Exercises:
(a) In the Jira comment, reproduce the text between "You are viewing" and "aggregates, sort-merge join.", inclusive.
(b) Decide whether each statement agrees with the Jira comment. Answer yes or no for each, and quote the deciding words exactly. (i) The problem could happen when the reduce stage retries. (ii) Sort-merge join is given as an example of a job that needs shuffle. (iii) A random but replayable function is proposed as one way to handle these use cases.

START Passage provided

You are viewing a plain text version of this content. The canonical link for it is here.
Posted to issues@spark.apache.org by "Kent Yao (Jira)" <ji...@apache.org> on 2020/12/04 06:18:00 UTC
[jira] [Comment Edited] (SPARK-24607) Distribute by rand() can lead to data inconsistency

    [ https://issues.apache.org/jira/browse/SPARK-24607?page=com.atlassian.jira.plugin.system.issuetabpanels:comment-tabpanel&focusedCommentId=17243743#comment-17243743 ] 

Kent Yao edited comment on SPARK-24607 at 12/4/20, 6:17 AM:
------------------------------------------------------------

This could happen when the map stage retries, the same record that in the map task probably targets to different reduce tasks among task attempts.

 This could result in an incomplete result set when introducing a non-deterministic expression, e.g. rand(), in the jobs that need shuffle, e.g. aggregates, sort-merge join.

We may need a random but replayable function to handle these use cases because it is a common way that users use to deal with data skewness.

Otherwise, we may forbid non-deterministic functions to be used shuffle related operations.

cc [~cloud_fan] [~ulysses] [~maropu]


was (Author: qin yao):
This could happen when the map stage retries, the same record that in the map task probably targets to different reduce tasks among task attempts.

END Passage provided
START Extracted material

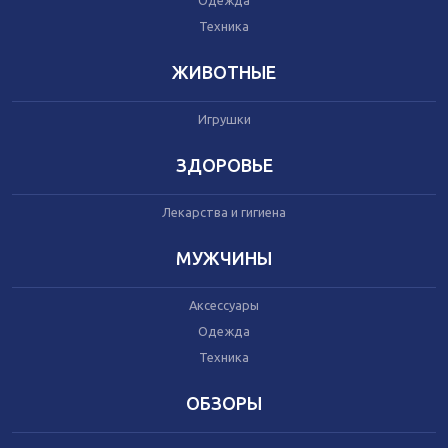
Одежда
Автокресла
Одежда
Техника
Питание
Коляски
ЖИВОТНЫЕ
Игрушки
Аксессуары
Одежда
ЗДОРОВЬЕ
Техника
Лекарства и гигиена
Аксессуары
МУЖЧИНЫ
Косметика
Одежда
Аксессуары
Техника
Одежда
Техника
Товары для ремонта
ОБЗОРЫ
Мебель
Посуда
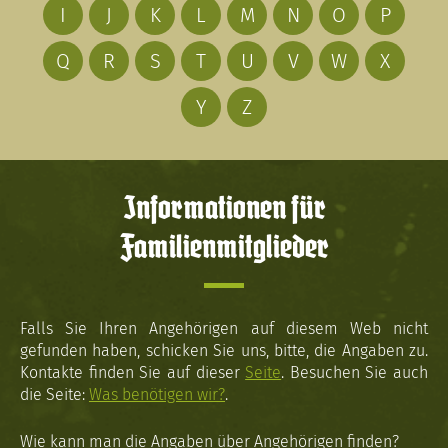
I
J
K
L
M
N
O
P
Q
R
S
T
U
V
W
X
Y
Z
Informationen für
Familienmitglieder
Falls Sie Ihren Angehörigen auf diesem Web nicht
gefunden haben, schicken Sie uns, bitte, die Angaben zu.
Kontakte finden Sie auf dieser
Seite
. Besuchen Sie auch
die Seite:
Was benötigen wir?
.
Wie kann man die Angaben über Angehörigen finden?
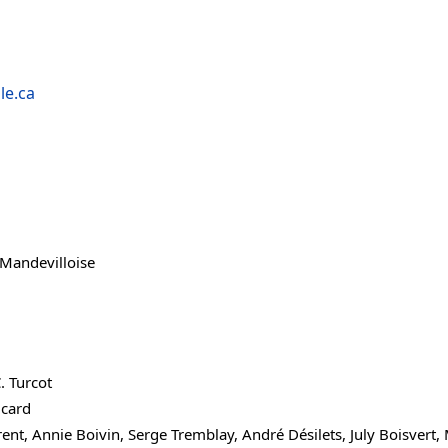
le.ca
 Mandevilloise
. Turcot
icard
ent, Annie Boivin, Serge Tremblay, André Désilets, July Boisvert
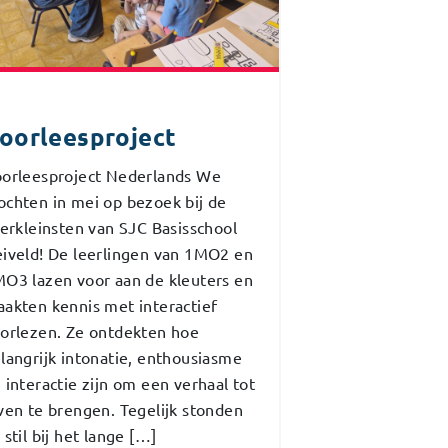
oorleesproject
orleesproject Nederlands We
chten in mei op bezoek bij de
lerkleinsten van SJC Basisschool
iveld! De leerlingen van 1MO2 en
O3 lazen voor aan de kleuters en
akten kennis met interactief
orlezen. Ze ontdekten hoe
langrijk intonatie, enthousiasme
 interactie zijn om een verhaal tot
ven te brengen. Tegelijk stonden
 stil bij het lange […]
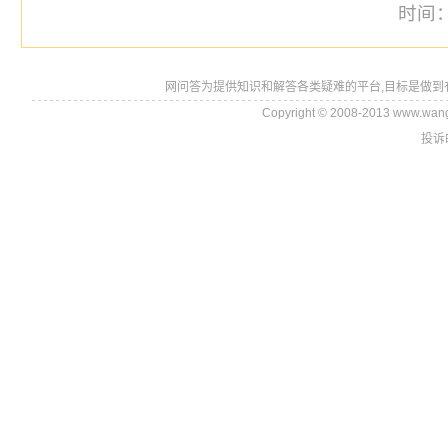
时间：2
网问答为提供知识和解答各类疑难的平台,目标是做到
Copyright © 2008-2013 www.wan
投诉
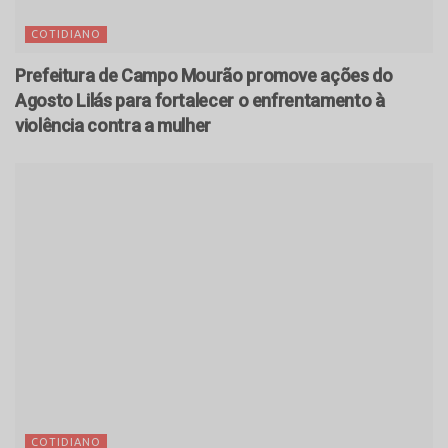
COTIDIANO
Prefeitura de Campo Mourão promove ações do
Agosto Lilás para fortalecer o enfrentamento à
violência contra a mulher
COTIDIANO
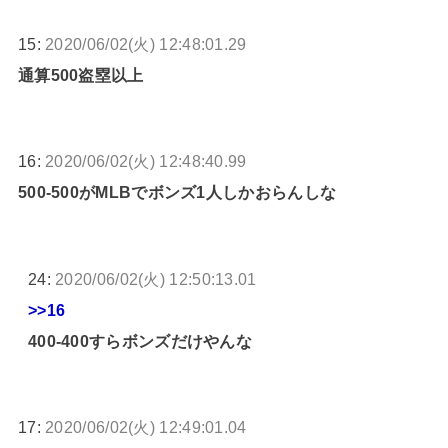
15:
2020/06/02(火) 12:48:01.29
通算500盗塁以上
16:
2020/06/02(火) 12:48:40.99
500-500がMLBでボンズ1人しかおらんしな
24:
2020/06/02(火) 12:50:13.01
>>16
400-400すらボンズだけやんな
17:
2020/06/02(火) 12:49:01.04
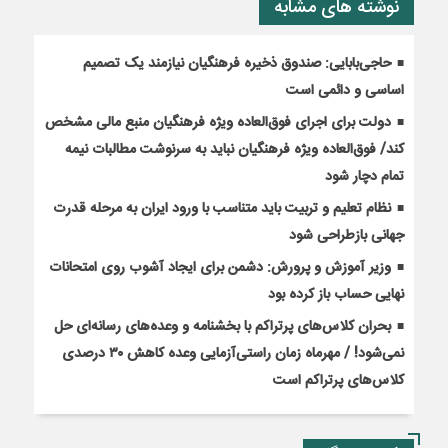
نوشته های مشابه
حاجی‌بابایی: صندوق ذخیره فرهنگیان نیازمند یک تصمیم
اساسی و دائمی است
دولت برای اجرای فوق‌العاده ویژه فرهنگیان منبع مالی مشخص
کند/ فوق‌العاده ویژه فرهنگیان نباید به سرنوشت مطالبات نیمه‌
تمام دچار شود
نظام تعلیم و تربیت باید متناسب با ورود ایران به مرحله قدرت
جهانی بازطراحی شود
وزیر آموزش و پرورش: دشمن برای ایجاد آشوب روی امتحانات
نهایی حساب باز کرده بود
بحران کلاس‌های پرتراکم با بخشنامه و وعده‌های رسانه‌ای حل
نمی‌شود! / مهرماه زمان راستی‌آزمایی وعده کاهش ۳۰ درصدی
کلاس‌های پرتراکم است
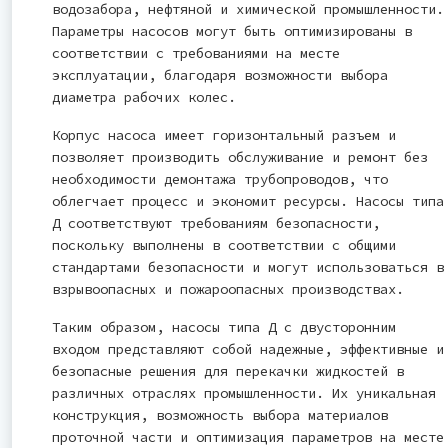
водозабора, нефтяной и химической промышленности.
Параметры насосов могут быть оптимизированы в
соответствии с требованиями на месте
эксплуатации, благодаря возможности выбора
диаметра рабочих колес.
Корпус насоса имеет горизонтальный разъем и
позволяет производить обслуживание и ремонт без
необходимости демонтажа трубопроводов, что
облегчает процесс и экономит ресурсы. Насосы типа
Д соответствуют требованиям безопасности,
поскольку выполнены в соответствии с общими
стандартами безопасности и могут использоваться в
взрывоопасных и пожароопасных производствах.
Таким образом, насосы типа Д с двусторонним
входом представляют собой надежные, эффективные и
безопасные решения для перекачки жидкостей в
различных отраслях промышленности. Их уникальная
конструкция, возможность выбора материалов
проточной части и оптимизация параметров на месте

END Extracted material

List of solutions:
(a)
You are viewing a plain text version of this content. The canonical link for it is here.
Posted to issues@spark.apache.org by "Kent Yao (Jira)" <ji...@apache.org> on 2020/12/04 06:18:00 UTC
[jira] [Comment Edited] (SPARK-24607) Distribute by rand() can lead to data inconsistency

    [ https://issues.apache.org/jira/browse/SPARK-24607?page=com.atlassian.jira.plugin.system.issuetabpanels:comment-tabpanel&focusedCommentId=17243743#comment-17243743 ] 

Kent Yao edited comment on SPARK-24607 at 12/4/20, 6:17 AM:
------------------------------------------------------------

This could happen when the map stage retries, the same record that in the map task probably targets to different reduce tasks among task attempts.

 This could result in an incomplete result set when introducing a non-deterministic expression, e.g. rand(), in the jobs that need shuffle, e.g. aggregates, sort-merge join.

(b)
(i) No: "This could happen when the map stage retries"
(ii) Yes: "in the jobs that need shuffle, e.g. aggregates, sort-merge join"
(iii) Yes: "We may need a random but replayable function to handle these use cases"